NACC probes PM on rice

NACC probes PM on rice

Key govt figures insist election will proceed

The National Anti-Corruption Commission (NACC) will launch an impeachment probe against caretaker Prime Minister Yingluck Shinawatra on Tuesday, piling the pressure on her administration.

As caretaker Prime Minister Yingluck Shinawatra meets the Election Commission on Tuesday, the anti-graft agency will launch an impeachment probe against her. (Photo by Chanat Katanyu)

The move comes ahead of Sunday's snap election which the government has vowed to press ahead with despite a Constitution Court ruling saying that it can be postponed.

Ms Yingluck and key caretaker cabinet members will meet the Election Commission (EC) on Tuesday to discuss the possibility of delaying the election.

The EC was reportedly prepared to propose in the discussion that the caretaker prime minister issue a royal decree to reschedule the election date.

However, several key figures in the caretaker government have reiterated their official position that the election must proceed.

The NACC has scheduled a meeting on Tuesday to initiate impeachment proceedings against Ms Yingluck for alleged negligence of duty in the rice-pledging scheme, a process that could be concluded in a month.

According to NACC member Vicha Mahakhun, the NACC board will fast-track the launch of the impeachment probe against Ms Yingluck, who chaired the National Rice Policy Committee.

The process would bypass the investigation process of an NACC sub-panel which was earlier supposed to be set up and take one or two months to investigate before submitting its findings to the NACC's nine commissioners.

But the commissioners are expected to take up the case for consideration by themselves.

Mr Vicha said the process would take much less time than the original plan because it is not a criminal investigation.

The initial ouster bid was submitted to the NACC via Senate Speaker Nikhom Wairatpanich by then opposition leader Abhisit Vejjajiva as part of the opposition's no-confidence against Ms Yingluck in November.

The anti-corruption law allows the NACC board to undertake the impeachment process if the case is of significance.

According to Mr Vicha, the impeachment investigation will make the NACC's inquiry, which was set up earlier into Ms Yingluck's role, "unnecessary".

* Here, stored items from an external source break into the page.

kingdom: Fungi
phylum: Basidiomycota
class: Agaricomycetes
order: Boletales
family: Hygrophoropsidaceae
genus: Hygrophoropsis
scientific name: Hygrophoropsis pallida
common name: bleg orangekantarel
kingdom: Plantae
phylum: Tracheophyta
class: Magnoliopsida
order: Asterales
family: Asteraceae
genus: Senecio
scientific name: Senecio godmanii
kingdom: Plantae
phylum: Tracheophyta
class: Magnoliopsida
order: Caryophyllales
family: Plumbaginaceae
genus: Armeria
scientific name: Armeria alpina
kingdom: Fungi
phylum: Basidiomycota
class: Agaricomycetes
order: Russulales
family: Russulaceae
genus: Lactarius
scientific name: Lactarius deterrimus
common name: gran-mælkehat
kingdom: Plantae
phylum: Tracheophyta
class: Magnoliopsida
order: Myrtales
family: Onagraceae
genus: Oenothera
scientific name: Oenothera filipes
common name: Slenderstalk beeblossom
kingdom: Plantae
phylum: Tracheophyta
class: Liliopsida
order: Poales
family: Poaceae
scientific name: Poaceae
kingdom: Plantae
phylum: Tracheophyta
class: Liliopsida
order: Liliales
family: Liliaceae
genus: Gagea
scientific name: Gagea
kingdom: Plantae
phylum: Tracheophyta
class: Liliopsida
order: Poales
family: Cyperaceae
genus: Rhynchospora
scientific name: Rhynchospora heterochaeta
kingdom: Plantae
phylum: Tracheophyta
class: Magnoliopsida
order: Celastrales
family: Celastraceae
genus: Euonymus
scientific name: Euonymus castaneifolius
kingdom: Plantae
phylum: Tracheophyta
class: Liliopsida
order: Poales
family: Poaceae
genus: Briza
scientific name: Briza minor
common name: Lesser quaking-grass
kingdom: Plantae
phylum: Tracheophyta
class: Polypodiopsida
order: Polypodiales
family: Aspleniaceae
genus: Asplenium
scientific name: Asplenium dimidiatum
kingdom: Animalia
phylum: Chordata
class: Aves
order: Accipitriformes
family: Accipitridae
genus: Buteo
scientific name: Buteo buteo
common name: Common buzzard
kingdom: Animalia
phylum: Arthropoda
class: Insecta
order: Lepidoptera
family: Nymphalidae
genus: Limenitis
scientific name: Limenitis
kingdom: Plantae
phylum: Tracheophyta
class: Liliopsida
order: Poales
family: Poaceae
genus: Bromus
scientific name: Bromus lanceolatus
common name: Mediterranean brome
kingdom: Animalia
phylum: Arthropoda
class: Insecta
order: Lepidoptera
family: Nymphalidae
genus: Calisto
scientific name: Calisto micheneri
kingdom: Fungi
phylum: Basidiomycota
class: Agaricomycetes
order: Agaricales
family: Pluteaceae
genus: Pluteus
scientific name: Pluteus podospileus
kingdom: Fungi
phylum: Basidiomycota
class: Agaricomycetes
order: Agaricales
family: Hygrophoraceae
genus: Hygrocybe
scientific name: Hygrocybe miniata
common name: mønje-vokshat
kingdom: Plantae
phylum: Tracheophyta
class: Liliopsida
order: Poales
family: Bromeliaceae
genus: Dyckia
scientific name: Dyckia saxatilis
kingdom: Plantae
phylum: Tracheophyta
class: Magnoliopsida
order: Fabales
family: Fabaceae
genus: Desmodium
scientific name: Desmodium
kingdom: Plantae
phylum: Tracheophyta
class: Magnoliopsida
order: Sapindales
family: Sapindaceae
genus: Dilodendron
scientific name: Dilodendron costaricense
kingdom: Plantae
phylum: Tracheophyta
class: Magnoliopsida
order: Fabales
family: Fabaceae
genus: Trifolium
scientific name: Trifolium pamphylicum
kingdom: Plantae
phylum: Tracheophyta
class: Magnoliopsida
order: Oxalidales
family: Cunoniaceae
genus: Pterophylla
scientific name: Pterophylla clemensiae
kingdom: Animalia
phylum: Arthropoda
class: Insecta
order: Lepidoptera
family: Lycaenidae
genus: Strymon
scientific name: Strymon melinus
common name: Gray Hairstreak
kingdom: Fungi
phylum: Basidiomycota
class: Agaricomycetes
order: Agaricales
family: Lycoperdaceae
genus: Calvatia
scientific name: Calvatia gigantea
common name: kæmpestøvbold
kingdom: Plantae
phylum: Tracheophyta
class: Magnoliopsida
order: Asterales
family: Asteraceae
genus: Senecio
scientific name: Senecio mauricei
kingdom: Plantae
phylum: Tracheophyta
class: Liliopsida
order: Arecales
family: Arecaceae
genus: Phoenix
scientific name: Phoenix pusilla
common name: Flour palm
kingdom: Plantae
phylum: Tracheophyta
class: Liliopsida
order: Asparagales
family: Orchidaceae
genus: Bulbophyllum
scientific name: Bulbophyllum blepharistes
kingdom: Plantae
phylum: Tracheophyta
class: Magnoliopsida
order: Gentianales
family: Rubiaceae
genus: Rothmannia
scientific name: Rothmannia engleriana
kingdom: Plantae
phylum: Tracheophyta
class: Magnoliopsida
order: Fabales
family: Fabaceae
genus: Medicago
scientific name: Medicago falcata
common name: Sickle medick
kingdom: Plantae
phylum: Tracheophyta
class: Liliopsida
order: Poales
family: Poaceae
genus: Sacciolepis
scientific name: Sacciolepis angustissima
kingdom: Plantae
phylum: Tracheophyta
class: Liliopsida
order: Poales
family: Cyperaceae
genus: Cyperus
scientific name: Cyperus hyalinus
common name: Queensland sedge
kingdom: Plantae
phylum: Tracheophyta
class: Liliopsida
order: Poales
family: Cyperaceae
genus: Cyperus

On Jan 16, the NACC agreed to launch an inquiry into the role of Ms Yingluck when a probe panel decided to bring formal corruption charges against 15 people involved in government-to-government rice deals, including former commerce minister Boonsong Teriyapirom and former deputy commerce minister Poom Sarapol.

The Civil Court will issue a ruling later this week on whether to nullify the state of emergency and prohibit the use of force to disperse anti-government protesters who are determined to oppose Sunday's general election.

The NACC's move coincides with a meeting on Tuesday between Ms Yingluck and the EC at the Army Club on Vibhavadi Rangsit Road.

The meeting is scheduled for 2pm. The caretaker government representatives include caretaker Deputy Prime Minister Surapong Tovichakchaikul, caretaker Deputy Prime Minister Phongthep Thepkanchana, caretaker Justice Minister Chaikasem Nitisiri and caretaker Labour Minister Chalerm Yubamrung.

EC member Somchai Srisuthiyakorn said the agency will ask the government to issue a decree cancelling the polls.

If the government agrees, a decree can be drafted within half an hour.

Mr Somchai said he thinks the polls should be delayed for 120 to 150 days, with four months considered to be the most appropriate timeframe.

According to Mr Somchai, it is not good for a government to stay on in an administrative capacity for too long because it has limited authority, which could end up hampering national administration and development.

"A postponement is likely to help solve the problems. The political chaos would not spiral out of control," he said.

However, a senior government source told the Bangkok Post that the government is likely to insist that Sunday's elections go ahead as scheduled.

The government's reasoning is that even though the Constitution Court has ruled that the elections can be postponed and that the government and the EC should consult each other, there is still no legal precedent that the government can follow to achieve this.

The planned election cannot be postponed unless there is a court order nullifying the general election as was the case in 2006, it believes.

"The Constitution Court was not clear on this issue," the source said, adding that there were fears within the government that if it proceeds along these lines it would fall into a "legal trap".

The government has consulted with the Council of State and the conclusion is that there is no legal loophole for the government to proceed and postpone the poll.

Its recommendation to the government is that it proceeds with the election and if there is a petition to the Constitution Court to nullify the poll then a new date can be set.

The caretaker government has remained defiant over the election proceeding despite disruptions to the advance voting last Sunday.

Mr Surapong said it depends on the EC whether the main vote will take place. He also criticised the Constitution Court for not making it clear what the government should do.

He said the court's decision on the poll deferment is not a "ruling" but a recommendation.

According to Mr Surapong, the election should not be postponed because in the advance voting it was clear that in 66 provinces it proceeded without disruption.